◆ **Textauszug**
Laut AME hielt sich der Aufwand für den Benutzersupport in Grenzen, Probleme waren in Regel auf falsche Konfiguration beim Anwender zurückzuführen. Eine spezielle Hotline gab es nicht, sondern eine ständig aktualisierte Online-FAQ. Anrufe beantworteten direkt technisch versierte Mitarbeiter der jeweiligen Komponentenlieferanten.

Rob Glase, Chef von Real Networks, bestätigte auf der Real-Developer-Konferenz 2000, dass es sich um den drittgrößten Streaming-Event weltweit handelte (größer waren nur der NetAid-Webcast und die Clinton-Aussage zum Thema Praktikantin).

Ein weiterer Mechanismus, Engpässe zu vermeiden, ist ein mehrstufiges Load-Balancing. Zum einen kontaktiert der Anwender zunächst einen globalen Load-Balancer, der ermittelt, ob es sich um einen Nutzer von T-Online handelt oder nicht. Daraufhin geht die Anfrage auf einen ISP-spezifischen Load-Balancer, der wiederum via BGP (Border Gateway Protocol) ermittelt, welches Rechenzentrum der Benutzer auf dem kürzesten Weg beziehungsweise mit minimalster Netzbelastung erreichen kann. Der lokale Load-Balancer im jeweiligen Rechenzentrum des Projektes entscheidet, welcher Stream die geringste Last hat, um den Stream schließlich auszuliefern.

◆ **Schriftlicher Auftrag 1**
Tippst du die Auflistung vom Anfang bis einschließlich der Zeile mit „building: (350, 186)“ genau ab?

◆ **Zu verwendende Daten**
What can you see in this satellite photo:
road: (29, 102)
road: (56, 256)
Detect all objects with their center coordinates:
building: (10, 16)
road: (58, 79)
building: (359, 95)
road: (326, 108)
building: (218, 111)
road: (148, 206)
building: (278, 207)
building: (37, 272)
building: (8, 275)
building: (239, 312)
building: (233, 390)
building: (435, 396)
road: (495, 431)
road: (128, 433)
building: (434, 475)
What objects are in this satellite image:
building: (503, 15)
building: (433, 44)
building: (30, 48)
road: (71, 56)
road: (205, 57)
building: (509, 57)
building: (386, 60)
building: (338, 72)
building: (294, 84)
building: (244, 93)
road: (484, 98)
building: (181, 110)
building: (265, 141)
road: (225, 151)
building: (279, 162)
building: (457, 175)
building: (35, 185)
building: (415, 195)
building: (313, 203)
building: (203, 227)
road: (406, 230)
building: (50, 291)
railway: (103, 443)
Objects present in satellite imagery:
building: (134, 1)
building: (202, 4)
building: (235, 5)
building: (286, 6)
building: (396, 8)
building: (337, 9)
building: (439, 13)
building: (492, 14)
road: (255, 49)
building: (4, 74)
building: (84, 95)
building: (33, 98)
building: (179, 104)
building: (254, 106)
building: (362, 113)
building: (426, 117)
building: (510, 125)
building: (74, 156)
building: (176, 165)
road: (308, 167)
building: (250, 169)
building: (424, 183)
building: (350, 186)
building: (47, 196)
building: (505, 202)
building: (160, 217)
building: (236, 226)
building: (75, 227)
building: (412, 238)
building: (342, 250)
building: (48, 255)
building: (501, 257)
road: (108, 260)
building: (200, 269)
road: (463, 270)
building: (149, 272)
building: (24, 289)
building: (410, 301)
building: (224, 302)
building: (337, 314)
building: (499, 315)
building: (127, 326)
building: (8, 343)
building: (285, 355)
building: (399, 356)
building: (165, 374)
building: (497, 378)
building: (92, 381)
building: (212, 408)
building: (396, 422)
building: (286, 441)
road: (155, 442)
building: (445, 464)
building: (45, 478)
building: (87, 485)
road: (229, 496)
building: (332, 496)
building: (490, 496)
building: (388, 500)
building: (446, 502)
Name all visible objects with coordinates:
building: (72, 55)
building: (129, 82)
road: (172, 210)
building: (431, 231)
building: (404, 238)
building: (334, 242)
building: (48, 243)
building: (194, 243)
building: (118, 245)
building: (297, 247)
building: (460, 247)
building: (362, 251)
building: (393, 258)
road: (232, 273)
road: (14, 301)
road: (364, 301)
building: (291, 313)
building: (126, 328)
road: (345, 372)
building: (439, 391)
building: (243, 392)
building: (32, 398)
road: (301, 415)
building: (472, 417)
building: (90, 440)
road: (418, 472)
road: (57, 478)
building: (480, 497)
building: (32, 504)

◆ **Schriftlicher Auftrag 2**
Kannst du den Abschnitt des Textauszugs, der mit „Laut AME hielt“ beginnt und nach „zum Thema Praktikantin).“ endet, wiedergeben und dabei „Hotline“ durch „Service-Nummer“ ersetzen?

◆ **Lösung der Übung 1**
What can you see in this satellite photo:
road: (29, 102)
road: (56, 256)
Detect all objects with their center coordinates:
building: (10, 16)
road: (58, 79)
building: (359, 95)
road: (326, 108)
building: (218, 111)
road: (148, 206)
building: (278, 207)
building: (37, 272)
building: (8, 275)
building: (239, 312)
building: (233, 390)
building: (435, 396)
road: (495, 431)
road: (128, 433)
building: (434, 475)
What objects are in this satellite image:
building: (503, 15)
building: (433, 44)
building: (30, 48)
road: (71, 56)
road: (205, 57)
building: (509, 57)
building: (386, 60)
building: (338, 72)
building: (294, 84)
building: (244, 93)
road: (484, 98)
building: (181, 110)
building: (265, 141)
road: (225, 151)
building: (279, 162)
building: (457, 175)
building: (35, 185)
building: (415, 195)
building: (313, 203)
building: (203, 227)
road: (406, 230)
building: (50, 291)
railway: (103, 443)
Objects present in satellite imagery:
building: (134, 1)
building: (202, 4)
building: (235, 5)
building: (286, 6)
building: (396, 8)
building: (337, 9)
building: (439, 13)
building: (492, 14)
road: (255, 49)
building: (4, 74)
building: (84, 95)
building: (33, 98)
building: (179, 104)
building: (254, 106)
building: (362, 113)
building: (426, 117)
building: (510, 125)
building: (74, 156)
building: (176, 165)
road: (308, 167)
building: (250, 169)
building: (424, 183)
building: (350, 186)

◆ **Lösung der Übung 2**
Laut AME hielt sich der Aufwand für den Benutzersupport in Grenzen, Probleme waren in Regel auf falsche Konfiguration beim Anwender zurückzuführen. Eine spezielle Service-Nummer gab es nicht, sondern eine ständig aktualisierte Online-FAQ. Anrufe beantworteten direkt technisch versierte Mitarbeiter der jeweiligen Komponentenlieferanten.

Rob Glase, Chef von Real Networks, bestätigte auf der Real-Developer-Konferenz 2000, dass es sich um den drittgrößten Streaming-Event weltweit handelte (größer waren nur der NetAid-Webcast und die Clinton-Aussage zum Thema Praktikantin).